**WHAT IS ASKED**
1 – According to the education essay, on which birthday did Malala Yousafzai speak at the United Nations?
2 – Please rewrite everything in the education essay from "They Yearn to Learn" down to "the United Nations.", swapping "pen" for "quill".

They Yearn to Learn

The pen is mightier than the sword”, Bulwer-Lytton’s famous line from his 1839 play about Cardinal Richelieu, has never been spoken with more force and meaning than by a young girl on her 16th birthday at the United Nations.

Malala Yousafzai talked with a certainty that arose from a recovery from a coma caused by Taliban gunshots that were meant to kill her in Pakistan just last year. She spoke with a determination that transfixed all those that have seen her and, maybe, read her words.

174 years after the first performance of Bulwer-Lytton’s play, the pen has been overtaken by computers and mobile phones and, with the enormous advances that have been made in technology; it is now technically easier than ever to provide education wherever it is needed. In this way, learning can be used to help fight the ignorance that shot to kill a young girl who had dared to want to be educated.

Learning at a Distance

MOOCs (Massive Open Online Courses) or distance learning are becoming highly competitive to standard university teaching in the United States. In Creative Destructionism in World Education I discussed the phenomenon that threatens traditional courses at universities and which are being sold off at much lower prices to compete. Creative destructionism in education can exist where the laws of supply and demand are allowed to be employed and where excellent learning materials and worthy accreditation regimes exist and where the technology is affordable. In the USA, all of this exists.

Equality of Learning

Yet, 57 million young people in the world go without education and millions more young adults who already have missed out on education (and are being forgotten completely as we focus on children) seem to have nowhere to go to catch up.

Worse, in a number of countries, not only is technology a crime against religion but large sectors of the population (mainly women and girls) are made to fear education by their male counterparts – and risk being killed if they dare to want to be educated.

In October, 2012, Gayle Tzemach Lemmon (writer and author and a Senior Fellow on the Council of Foreign Relations in the USA) wrote on the positive response in Pakistan to Malala coming out of her coma just nine months ago: “I have spent years interviewing women who braved real personal danger to set up living room classrooms and girls who braved their familys’ security just to sit there. And a lot of times I’m asked, ‘Is this a Western import or a foreign import?’ The truth is, even when the world forgets these girls, they fight themselves for the right to go to school. And I think what Malala’s story has done is made it impossible to look away and impossible to forget about these girls’ struggle.”

But there has been progress, Lemmon says, at least in one nation in that part of the world.

**PROVIDED INFORMATION**
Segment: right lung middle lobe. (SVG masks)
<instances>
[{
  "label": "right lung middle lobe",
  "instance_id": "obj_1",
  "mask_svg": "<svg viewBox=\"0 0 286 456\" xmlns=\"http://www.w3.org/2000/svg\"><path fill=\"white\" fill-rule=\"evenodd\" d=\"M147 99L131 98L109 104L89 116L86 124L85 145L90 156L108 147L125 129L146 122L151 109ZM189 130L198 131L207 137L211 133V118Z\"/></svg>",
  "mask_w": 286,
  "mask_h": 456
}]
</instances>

**TASK-BY-TASK ANSWERS**
1 – Her 16th birthday.

2 –
They Yearn to Learn

The quill is mightier than the sword”, Bulwer-Lytton’s famous line from his 1839 play about Cardinal Richelieu, has never been spoken with more force and meaning than by a young girl on her 16th birthday at the United Nations.